Well, like I said, not got any complete game examples. There might be an article out there, but generally MMORPG, Battle Arena, or more conventional FPS/RTS/etc. that host centralised servers I expect will have these things purely internally and not show much to the outside world. If you look at say Valve's offerings, the dedicated servers available to players are far less featured than the overall system that powers say CS:GO and Dota2 (e.g. all the ranking stuff, player reporting, support tickets, etc.,).
As far as general control interfaces go, well basically any piece of modern network gear has a web portal. You probably used one on say your router. A lot of IP Phones (common in offices so they can just have a single ethernet network) also have such an interface, as well as firewalls, email gateways, switches, etc. And the majority of web related server software you install these days will as well, such as forums, bug trackers, .etc.

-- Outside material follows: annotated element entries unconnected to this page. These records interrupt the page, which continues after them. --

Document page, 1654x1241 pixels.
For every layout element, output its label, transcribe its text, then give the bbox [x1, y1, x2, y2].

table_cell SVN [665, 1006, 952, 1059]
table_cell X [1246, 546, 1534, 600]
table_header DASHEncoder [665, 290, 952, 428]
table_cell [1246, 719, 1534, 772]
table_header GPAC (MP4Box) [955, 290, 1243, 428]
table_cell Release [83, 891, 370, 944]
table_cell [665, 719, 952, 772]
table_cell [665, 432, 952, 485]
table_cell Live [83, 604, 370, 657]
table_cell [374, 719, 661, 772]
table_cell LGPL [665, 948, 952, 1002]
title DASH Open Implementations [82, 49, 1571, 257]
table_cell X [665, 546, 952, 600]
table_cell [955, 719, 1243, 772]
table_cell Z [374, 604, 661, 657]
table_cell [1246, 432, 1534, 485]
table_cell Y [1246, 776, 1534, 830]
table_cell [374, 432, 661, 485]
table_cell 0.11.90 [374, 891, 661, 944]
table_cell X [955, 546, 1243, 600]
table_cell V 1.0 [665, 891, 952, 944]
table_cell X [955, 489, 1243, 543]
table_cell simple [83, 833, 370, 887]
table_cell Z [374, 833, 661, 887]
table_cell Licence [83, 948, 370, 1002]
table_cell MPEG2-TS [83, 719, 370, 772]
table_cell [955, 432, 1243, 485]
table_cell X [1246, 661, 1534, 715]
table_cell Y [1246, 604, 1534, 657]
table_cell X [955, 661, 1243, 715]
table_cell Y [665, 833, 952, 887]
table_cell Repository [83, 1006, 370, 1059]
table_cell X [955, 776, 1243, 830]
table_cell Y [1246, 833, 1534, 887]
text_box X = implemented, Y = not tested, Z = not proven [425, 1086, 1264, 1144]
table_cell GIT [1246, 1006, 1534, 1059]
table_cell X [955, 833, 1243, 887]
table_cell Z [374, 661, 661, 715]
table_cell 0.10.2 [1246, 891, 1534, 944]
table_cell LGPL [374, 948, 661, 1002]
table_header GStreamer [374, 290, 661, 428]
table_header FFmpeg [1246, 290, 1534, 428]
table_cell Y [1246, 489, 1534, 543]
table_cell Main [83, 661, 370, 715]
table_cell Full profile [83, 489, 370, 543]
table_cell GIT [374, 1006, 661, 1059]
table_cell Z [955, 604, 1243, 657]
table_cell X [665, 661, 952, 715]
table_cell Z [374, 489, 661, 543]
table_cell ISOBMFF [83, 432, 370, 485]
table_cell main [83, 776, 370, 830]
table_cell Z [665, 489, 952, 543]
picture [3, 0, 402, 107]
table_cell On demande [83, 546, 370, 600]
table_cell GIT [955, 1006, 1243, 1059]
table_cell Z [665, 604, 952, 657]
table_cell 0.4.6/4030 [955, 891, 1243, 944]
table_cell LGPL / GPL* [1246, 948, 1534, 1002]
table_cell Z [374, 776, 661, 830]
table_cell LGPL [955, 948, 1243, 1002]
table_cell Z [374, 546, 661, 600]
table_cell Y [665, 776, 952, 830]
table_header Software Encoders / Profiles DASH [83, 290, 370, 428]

For managing support tickets, both technical ones / bug tracking, and just general customer support there are various off the shelf services that can be used. For Warframe uses zendesk (https://digitalextremes.zendesk.com/hc/en-us), which you thus could get and take a look through from an admins perspective. I am sure some games also use fully "rebranded" ones, or at least their own customer facing user interface, while others simply use a forum for such things.
A lot of these user based platforms also have the ability to integrate with external software/databases for the purpose of user profiles and logins, commonly called SSO single sign-on (so I can use my single user account/password, to log into say the game, the forums, and the support desk), so you could see how some of them are doing that (e.g. quick search found https://support.zendesk.com/hc/en-us/articles/203663826-SSO-single-sign-on-options-in-Zendesk see "enterprise single sign-on section").
For GUI consoles, on commons ones on Window's I can think of is the Server Manager, Group Policy, and SQL Server management tools, but I only used them from a basic developers perspective, I am not an admin.